◆ **Text shown**
= = =
Now, of course, implementation tuning being equal, a fancy design is almost always going to be better. However, developers rarely have the luxury of unbounded time, and given that constraint, a more sophisticated design often implies a less well-tuned implementation. That’s why there is no alternative to experimentation when writing performance-sensitive code. You’ll be surprised just how often theoretical arguments fail to fully model all the relevant details.
In addition, it is very hard to fault the FreeBSD team for making the decision to which way to go. What Matt wanted to do is rather revolutionary and is rather risky for a product lots of companies use for production purposes. While there is the potential of a huge payoff, there is a certain amount of risk involved with it. The FreeBSD project would be rather self-centered and careless to try such a revolutionary path without some alternate “safe” path to fall back to if it fails. In a way, the way Solaris, HPUX, AIX, and Linux chose to scale was the only safe and reasonable choice for such a large project.
FreeBSD took pretty much the same approach as Linux to address SMP, at about the same time. They both introduced big kernel locks and planned on phasing in finer-grained locking in the future. Linux also experimented with M:N threading at about the same time as FreeBSD implemented it. The difference is that FreeBSD just doesn’t have the same resources. Linux was able to implement fine-grained locking, per-cpu runqueues, and a vast array of threading and process scheduling experiments while FreeBSD seemed stuck in the mud.
Everybody and their dog is prototyping some new theory on Linux, and often it pays off. The kernel maintainers honestly thought IBM’s NGPT model would be the next-gen thread model for 2.6, but Ingo Molnar did some quick hacks. Whoa! That simple, unsophisticated 1:1 model rocks IBM’s fancy-shmancy implementation. Nicksched or staircase, anticipatory or CFQ… Linux doesn’t need to pick a path to pursue, it just picks whatever proves most successful.
Why I just recently chose DragonFly: (anecdotal!)
= = =
◆ **Given data**
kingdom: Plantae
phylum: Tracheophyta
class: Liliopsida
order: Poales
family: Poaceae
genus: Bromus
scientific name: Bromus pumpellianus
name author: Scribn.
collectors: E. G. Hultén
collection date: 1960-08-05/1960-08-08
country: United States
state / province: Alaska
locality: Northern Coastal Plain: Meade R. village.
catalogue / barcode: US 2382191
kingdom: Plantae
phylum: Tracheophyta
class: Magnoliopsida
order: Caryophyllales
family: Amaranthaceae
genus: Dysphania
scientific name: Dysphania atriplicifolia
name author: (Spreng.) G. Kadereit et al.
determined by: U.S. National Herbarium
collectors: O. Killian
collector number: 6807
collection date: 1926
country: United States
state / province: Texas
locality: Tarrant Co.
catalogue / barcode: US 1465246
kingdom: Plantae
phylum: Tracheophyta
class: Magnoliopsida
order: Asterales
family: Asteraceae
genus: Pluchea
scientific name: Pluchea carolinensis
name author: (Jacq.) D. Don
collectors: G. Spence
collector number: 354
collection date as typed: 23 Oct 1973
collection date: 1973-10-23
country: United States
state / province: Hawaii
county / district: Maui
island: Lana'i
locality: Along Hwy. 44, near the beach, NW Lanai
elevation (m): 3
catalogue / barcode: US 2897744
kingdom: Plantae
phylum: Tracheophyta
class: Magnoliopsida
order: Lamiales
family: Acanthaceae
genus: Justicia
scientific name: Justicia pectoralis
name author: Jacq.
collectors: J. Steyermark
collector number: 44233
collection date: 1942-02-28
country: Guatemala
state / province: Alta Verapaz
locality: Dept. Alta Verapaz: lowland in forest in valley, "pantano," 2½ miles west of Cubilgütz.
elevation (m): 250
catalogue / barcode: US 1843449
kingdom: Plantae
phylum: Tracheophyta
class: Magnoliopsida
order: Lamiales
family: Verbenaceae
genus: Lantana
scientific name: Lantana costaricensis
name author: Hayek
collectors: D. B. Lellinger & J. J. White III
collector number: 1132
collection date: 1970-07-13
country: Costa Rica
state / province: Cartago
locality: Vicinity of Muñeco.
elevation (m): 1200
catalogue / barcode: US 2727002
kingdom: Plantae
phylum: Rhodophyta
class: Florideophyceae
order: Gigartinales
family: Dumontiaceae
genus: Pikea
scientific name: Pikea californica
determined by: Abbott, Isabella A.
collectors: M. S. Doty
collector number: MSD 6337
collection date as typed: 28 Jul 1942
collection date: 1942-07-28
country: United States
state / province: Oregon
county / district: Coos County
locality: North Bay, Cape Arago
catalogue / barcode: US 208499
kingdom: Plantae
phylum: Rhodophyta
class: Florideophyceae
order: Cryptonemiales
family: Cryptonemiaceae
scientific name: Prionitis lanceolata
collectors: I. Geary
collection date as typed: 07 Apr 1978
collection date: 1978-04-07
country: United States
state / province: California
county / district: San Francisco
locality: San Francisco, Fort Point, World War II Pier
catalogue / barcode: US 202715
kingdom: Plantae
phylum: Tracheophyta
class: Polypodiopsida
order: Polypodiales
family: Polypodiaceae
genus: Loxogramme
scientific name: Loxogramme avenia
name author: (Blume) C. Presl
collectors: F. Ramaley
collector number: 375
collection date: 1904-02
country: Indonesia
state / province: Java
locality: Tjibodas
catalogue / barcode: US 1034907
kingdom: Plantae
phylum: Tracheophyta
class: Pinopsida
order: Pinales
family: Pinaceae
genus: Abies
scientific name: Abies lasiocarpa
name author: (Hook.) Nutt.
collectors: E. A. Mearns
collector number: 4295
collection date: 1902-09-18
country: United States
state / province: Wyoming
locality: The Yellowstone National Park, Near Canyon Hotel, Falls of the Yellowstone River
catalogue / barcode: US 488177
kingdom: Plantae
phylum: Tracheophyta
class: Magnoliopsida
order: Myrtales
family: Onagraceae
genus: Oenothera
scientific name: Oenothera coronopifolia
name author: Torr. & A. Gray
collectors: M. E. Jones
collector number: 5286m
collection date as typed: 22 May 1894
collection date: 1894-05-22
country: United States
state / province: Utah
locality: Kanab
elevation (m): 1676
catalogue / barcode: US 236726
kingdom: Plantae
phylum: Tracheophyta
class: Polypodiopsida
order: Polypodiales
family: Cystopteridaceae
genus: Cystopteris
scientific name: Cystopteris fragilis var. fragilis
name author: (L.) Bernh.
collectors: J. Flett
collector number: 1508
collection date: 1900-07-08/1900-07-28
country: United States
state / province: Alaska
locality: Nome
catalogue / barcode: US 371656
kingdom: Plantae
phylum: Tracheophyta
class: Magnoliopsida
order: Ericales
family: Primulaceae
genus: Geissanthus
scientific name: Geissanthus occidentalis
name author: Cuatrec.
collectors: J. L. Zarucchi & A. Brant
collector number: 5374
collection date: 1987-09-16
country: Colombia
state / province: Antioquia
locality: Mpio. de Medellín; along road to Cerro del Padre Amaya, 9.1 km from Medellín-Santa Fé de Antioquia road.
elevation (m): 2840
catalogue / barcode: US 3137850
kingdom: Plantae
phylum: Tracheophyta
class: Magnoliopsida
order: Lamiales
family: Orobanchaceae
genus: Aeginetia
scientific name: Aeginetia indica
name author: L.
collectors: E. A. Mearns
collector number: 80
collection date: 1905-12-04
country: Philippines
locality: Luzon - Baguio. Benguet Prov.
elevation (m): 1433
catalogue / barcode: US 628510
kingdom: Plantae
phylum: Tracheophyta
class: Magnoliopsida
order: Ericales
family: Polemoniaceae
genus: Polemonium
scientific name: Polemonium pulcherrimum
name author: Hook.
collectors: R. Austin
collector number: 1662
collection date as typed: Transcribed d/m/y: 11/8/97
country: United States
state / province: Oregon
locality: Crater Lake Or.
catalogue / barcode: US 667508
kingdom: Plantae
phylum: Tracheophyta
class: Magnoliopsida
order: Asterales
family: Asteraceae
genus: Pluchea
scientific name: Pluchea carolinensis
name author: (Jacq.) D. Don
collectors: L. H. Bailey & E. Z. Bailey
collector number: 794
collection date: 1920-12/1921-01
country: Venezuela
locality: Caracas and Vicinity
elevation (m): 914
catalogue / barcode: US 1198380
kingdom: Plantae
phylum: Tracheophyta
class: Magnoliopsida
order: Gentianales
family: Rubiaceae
= = =
◆ **Task list**
a - In the passage on FreeBSD and Linux kernel design, which threading model did the kernel maintainers expect to become the next-gen thread model for 2.6?
b - Carry the passage on FreeBSD and Linux kernel design forward from its final line.

◆ **Replies**
a - IBM’s NGPT model.

b -
I was testing different choices for a web server platform. I’m happy with Linux (specifically Arch Linux) for desktop, but I thought it does a lot of superfluous things I don’t need for a server.
I tried FreeBSD-6.2. Turned out that for some weird reason (I suppose a kernel bug), it couldn’t use my other hard drive. Got lots of DMA errors.
I tried DragonFlyBSD-1.8. No hardware problems.
People who are free to choose, choose their OSs for simple reasons like this. We take the first thing that works.
/* What Matt wanted to do is rather revolutionary and is rather risky for a product*/
I thought what Matt wanted do to was being tried in the AmigaOS a while back.
That’d be hardly surprising. Matt Dillon got his roots in Amigaland, you know.
Similar but very different: the original AmigaOS didn’t have memory protection..
This helps quite a bit for inter-process/system call communication!
I think the interesting thing will occur if more people get involved; assuming that the ‘on paper’ vision can be translated into a real world product, we might actually get to see an operating system that can deliver some real changes in how operating systems run on desktops.
I like the way they’ve moved alway from the conventional way of providing scalability – if all works out, maybe we’ll start to see it move back into larger projects.
Looks pretty cool: http://www.dragonflybsd.org/
I don’t know if it’s for promotion though.